» Records drawn from a dataset
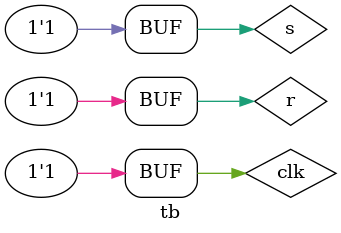
<source format=v>
`timescale 1ns / 1ps


module tb();

reg clk;

always begin clk = 1'b0; #(5/2) clk = 1'b1; #(5/2); end

reg r, s;
wire latchQ, latchQn, flopQ, flopQn;

FF flop(r, s, clk, flopQ, flopQn);

SrLatch latch (.S(r), .R(s),  .Q(latchQ),  .Qn(latchQn));

initial begin 
    r = 0; s = 0;
    #5 s = 1;
    #5 s = 0;
    #5 r = 1;
    #5 r = 0; s = 1;    
    #5 s = 0; r = 1;
    #5 r = 0;
    #5 s = 1; r = 1;
    
    end 
endmodule

</source>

» EXERCISE GOAL
For this exercise, copy the lines from the one that contains "FF flop(r, s, clk, flopQ, flopQn);" through the last line of the records, exactly and only those.

» OUTPUT OF THE TASK
FF flop(r, s, clk, flopQ, flopQn);

SrLatch latch (.S(r), .R(s),  .Q(latchQ),  .Qn(latchQn));

initial begin 
    r = 0; s = 0;
    #5 s = 1;
    #5 s = 0;
    #5 r = 1;
    #5 r = 0; s = 1;    
    #5 s = 0; r = 1;
    #5 r = 0;
    #5 s = 1; r = 1;
    
    end 
endmodule

</source>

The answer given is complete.